San Roque, abrumado, carga un legajo de miles de hojas de quejas en forma de plegaria. El santo, cree tener un caso fuerte para lograr que, por su intercesión, el alto mando apacigüe el avance incontenible del virus que asola a la humanidad.
Pero antes, digamos algo de este santo varón. No se sabe bien, pero digamos que vivió durante la primera mitad del siglo XIV. Joven acomodado que decide regalar todas sus riquezas e iniciar una peregrinación a Roma. Tuvo en suerte, encontrase durante el camino, con una gran epidemia de peste (en ese entonces la OMS no otorgaba a las enfermedades el honroso título de pandemias). El buen Roque se dedicó a socorrer a los enfermos y a enterrar a los muertos, hasta el punto de contraer él mismo la enfermedad. Las imágenes clásicas de San Roque lo muestran muy coqueto enseñando el muslo, para mostrar las llagas que dejó la peste. Se entenderá que, llegado a los altares, San Roque sea uno de los predilectos intercesores, cuando de pandemias se trata.
Pero volvamos a dónde lo dejamos. Caminaba el santo, decíamos con su grueso expediente y algunos testimonios de primera mano, tomados a los recién llegados que se sentían enviados al paraíso de forma prematura. El cielo tiene un inmenso edificio dedicado exclusivamente a atender las quejas. San Roque subió al piso 19, que alberga la Dirección Especial de Quejas Relacionadas con el Medio Ambiente (DEQUREMA), y lo recibió en persona, el titular de la dependencia, San Francisco de Asís.

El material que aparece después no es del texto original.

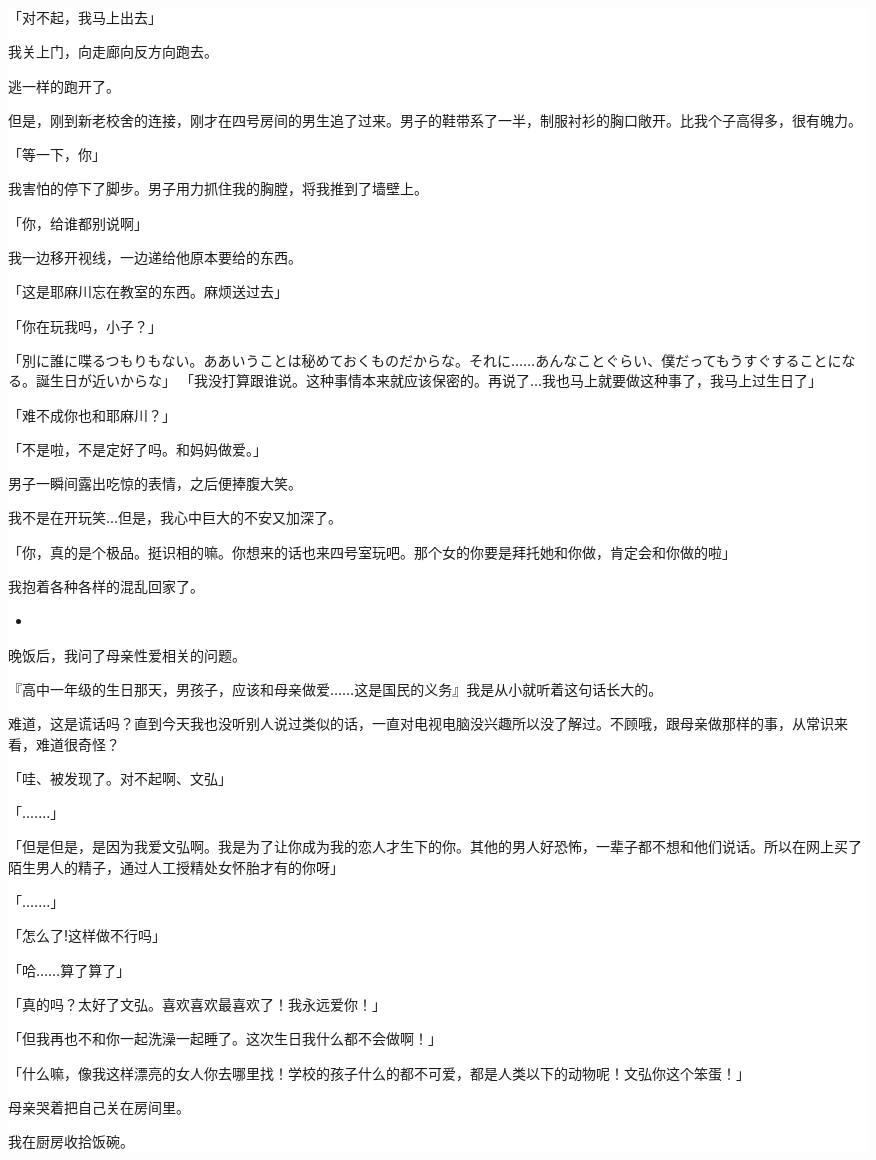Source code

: 「对不起，我马上出去」

我关上门，向走廊向反方向跑去。

逃一样的跑开了。

但是，刚到新老校舍的连接，刚才在四号房间的男生追了过来。男子的鞋带系了一半，制服衬衫的胸口敞开。比我个子高得多，很有魄力。

「等一下，你」

我害怕的停下了脚步。男子用力抓住我的胸膛，将我推到了墙壁上。

「你，给谁都别说啊」

我一边移开视线，一边递给他原本要给的东西。

「这是耶麻川忘在教室的东西。麻烦送过去」

「你在玩我吗，小子？」

「別に誰に喋るつもりもない。ああいうことは秘めておくものだからな。それに……あんなことぐらい、僕だってもうすぐすることになる。誕生日が近いからな」
「我没打算跟谁说。这种事情本来就应该保密的。再说了...我也马上就要做这种事了，我马上过生日了」

「难不成你也和耶麻川？」

「不是啦，不是定好了吗。和妈妈做爱。」

男子一瞬间露出吃惊的表情，之后便捧腹大笑。

我不是在开玩笑...但是，我心中巨大的不安又加深了。

「你，真的是个极品。挺识相的嘛。你想来的话也来四号室玩吧。那个女的你要是拜托她和你做，肯定会和你做的啦」

我抱着各种各样的混乱回家了。

*

晚饭后，我问了母亲性爱相关的问题。

『高中一年级的生日那天，男孩子，应该和母亲做爱……这是国民的义务』我是从小就听着这句话长大的。

难道，这是谎话吗？直到今天我也没听别人说过类似的话，一直对电视电脑没兴趣所以没了解过。不顾哦，跟母亲做那样的事，从常识来看，难道很奇怪？

「哇、被发现了。对不起啊、文弘」

「.......」

「但是但是，是因为我爱文弘啊。我是为了让你成为我的恋人才生下的你。其他的男人好恐怖，一辈子都不想和他们说话。所以在网上买了陌生男人的精子，通过人工授精处女怀胎才有的你呀」

「.......」

「怎么了!这样做不行吗」

「哈……算了算了」

「真的吗？太好了文弘。喜欢喜欢最喜欢了！我永远爱你！」

「但我再也不和你一起洗澡一起睡了。这次生日我什么都不会做啊！」

「什么嘛，像我这样漂亮的女人你去哪里找！学校的孩子什么的都不可爱，都是人类以下的动物呢！文弘你这个笨蛋！」

母亲哭着把自己关在房间里。

我在厨房收拾饭碗。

–¿Qué te trae por aquí, hermano Roque? –Pues nada, mi estimado, que con esto del bichito que anda por la tierra, el Coronavirus, ya no me la acabo, y quería ver si podemos hacer algo. – Bueno, siendo precisos hay que decir que el hermano Coronavirus ni a bichito llega: no es más que una cadenita de ARN.– No empecemos con tecnicismos, por favor, Panchito. Sabes bien los estragos que está causando sobre la raza humana este flagelo. –¿Qué podemos hacer?, sonrío Francisco. –Qué sé yo… inspirar a un científico mexicano que tenga beca Conacyt en Francia para que descubra una cura milagrosa… algo, que no suene a intervención divina directa pero que ayude, pues. La gente está muy asustada. –Es que ya no podemos, no es tan fácil –San Francisco se encogió de hombros para acentuar su impotencia– Aquí ya estoy muy restringido, no es como antes. –¡No me digas! Todos sabemos que eres de los santos consentidos. –No es eso, es que ahora tenemos que ser más parejos. En el último cambio del Consejo de Todos Los Santos, ya hubo directivas muy claras. Mira, ven para que veas.
El Poverelo se levantó, despacio y Roque lo siguió dentro de un laberinto. Se apilaban ahí cientos de expedientes, agrupados en libreros rotulados: amphibia, avis, gastrópoda, reptilia… Francisco sacó una carpeta del librero de las aves. –Mira, este es un clásico: Pájaro Dodó, extinto desde 1600. O éste –añadió dejando la carpeta del Dodó en los brazos de Roque–Lobo de Tasmania, ahora existe solo en las caricaturas. Mira aquí: El León Atlas; y La Foca Monje, y ésta Tortuga Gigante, y… Francisco pasaba de librero en librero sacando expedientes y depositándolos en la pila de carpetas que cargaba a duras penas San Roque. –¡Basta!– gritó el santo llagado. ¿Para qué me cargas con todo esto? –En esta sección–explicó dulcemente el santo de Asís– se acumulan más de 800 carpetas de animales extintos por la acción de los seres humanos, especialmente debido a la caza y a la invasión de sus hábitats Todos son expedientes abiertos que condenarían a la raza humana. Tú sabes que, si quisiéramos intervenir para “reestablecer el equilibrio” en favor de una especie u otra, tendríamos que empezar por darle salida a todas estas quejas, que son de una gravedad mayor, en tanto que acabaron con toda una especie. Como dicen los mexicanos: “mejor ni le muevas”.
San Roque permaneció, unos momentos con los ojos muy abiertos. –¿Y entonces qué hacemos? ¿qué les digo a todos los que ruegan? –Diles cualquier cosa… ¡que se queden en casa!